52626 Posted January 28, 2014 Posted January 28, 2014 A company offers a DB plan with that currently has an unfunded liability. The company may be sold - asset sale only to an unrelated party. There is no controlled group issue or any relationship between the potential buyer and seller. I am told that even though this is an asset only sale, the new buyer would have to take on the unfunded liability. Is this correct? Why would the new owner have to take on this expense?? thanks
Andy the Actuary Posted January 28, 2014 Posted January 28, 2014 What is meant by unfunded liability? The material provided and the opinions expressed in this post are for general informational purposes only and should not be used or relied upon as the basis for any action or inaction. You should obtain appropriate tax, legal, or other professional advice.

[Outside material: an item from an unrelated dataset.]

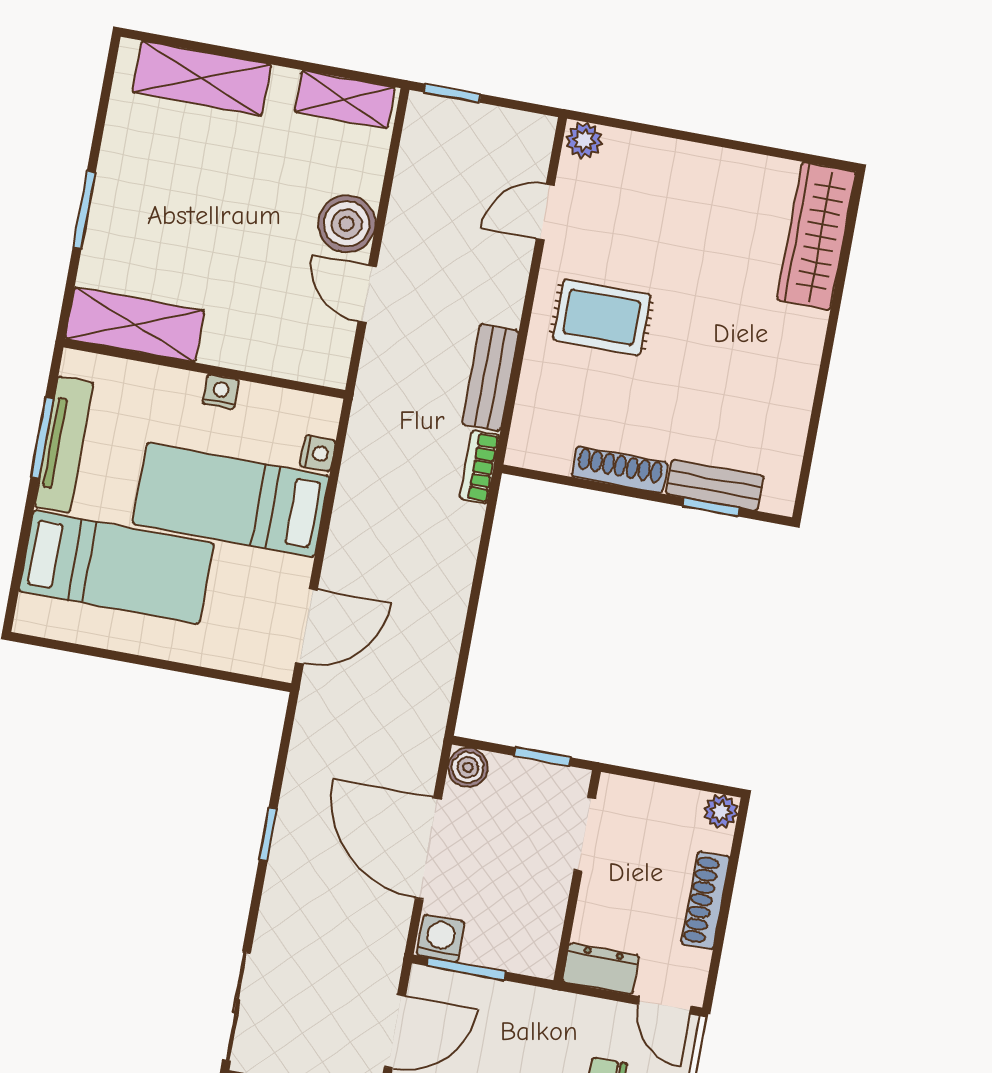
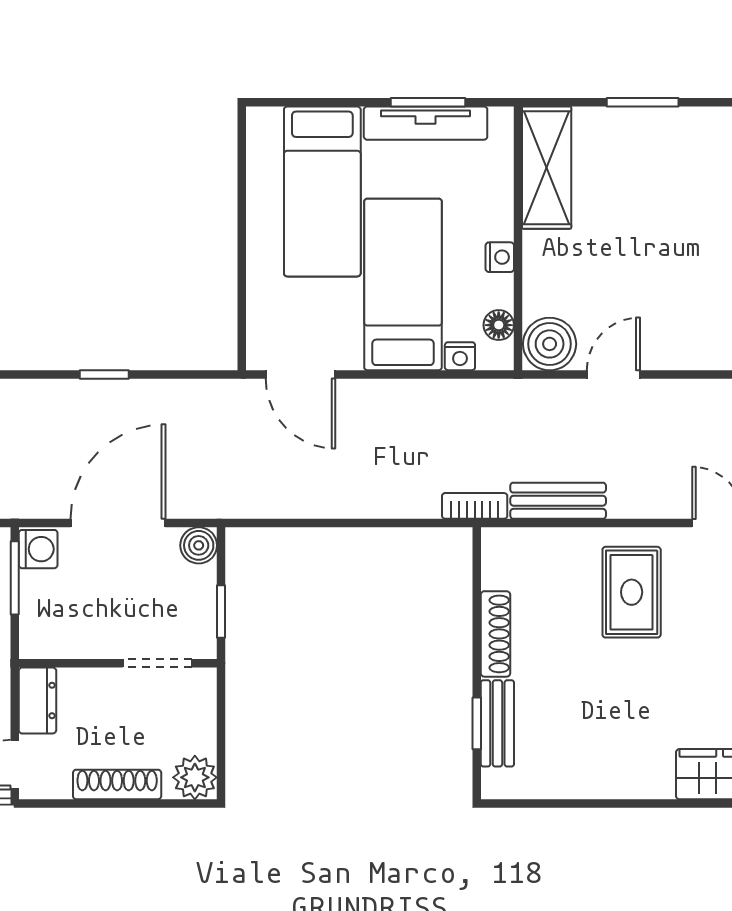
boiler: (347, 224) -> (550, 344), moved
floor lamp: (292, 406) -> (499, 325), added
plant: (721, 811) -> (195, 777), width x1.38, depth x1.38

52626 Posted January 28, 2014 Author Posted January 28, 2014 What is meant by unfunded liability? I am assuming the assets are not sufficient to cover the benefits
Lou S. Posted January 28, 2014 Posted January 28, 2014 Is it a collectively bargained plan? Is it covered by the PBGC?
52626 Posted January 28, 2014 Author Posted January 28, 2014 Is it a collectively bargained plan? Is it covered by the PBGC? covered by PBGC - not sure if it is a union plan
Effen Posted January 28, 2014 Posted January 28, 2014 In general, the buyer would not assume the pension plan's liabilities or assets. Asset sale is just an asset sale - bricks and mortar. The original corporation still exists and still maintains control of the plan. All that said, if the plan is underfunded and covered by the PBGC, the PBGC will not let the seller escape the liability just because they sold the company. This is a reportable event and they could block the sale and/or go after the proceeds to fund the plan, if needed. Also, there are other considerations if the plan is collectively bargained. The material provided and the opinions expressed in this post are for general informational purposes only and should not be used or relied upon as the basis for any action or inaction. You should obtain appropriate tax, legal, or other professional advice.
52626 Posted January 28, 2014 Author Posted January 28, 2014 I have been informed the plan is terminated and with the PBGC. Since this is an asset sale only, doesn't the prior own have the responsibly for this filing and any additional costs associated with it? It maybe my client can not purchase the assets until the PBGC filing is done and the benefits are paid. Can not figure out why my client would be responsible since he only purchased the assets, unless, the current owner has no money and the PBGC figures they will go after the new owner.
Effen Posted January 28, 2014 Posted January 28, 2014 It maybe in the process of terminating with the PBGC, but it sounds like it isn't "terminated". It isn't terminated, until all of the assets have been distributed. Sounds like you, or your client, has some bad information. I agree, buyer should have no responsibility, but I haven't read the sale agreement. The material provided and the opinions expressed in this post are for general informational purposes only and should not be used or relied upon as the basis for any action or inaction. You should obtain appropriate tax, legal, or other professional advice.
david rigby Posted January 28, 2014 Posted January 28, 2014 Effen is (as usual) correct. Think of it this way: the responsibility for any plan starts (and often ends) with the plan sponsor. Caution: the buyer's legal counsel should probalby review the buy-sell agreement(s) to make sure the buyer did not inadvertently "acquire" some portion of the plan liability. I'm a retirement actuary. Nothing about my comments is intended or should be construed as investment, tax, legal or accounting advice. Occasionally, but not all the time, it might be reasonable to interpret my comments as actuarial or consulting advice.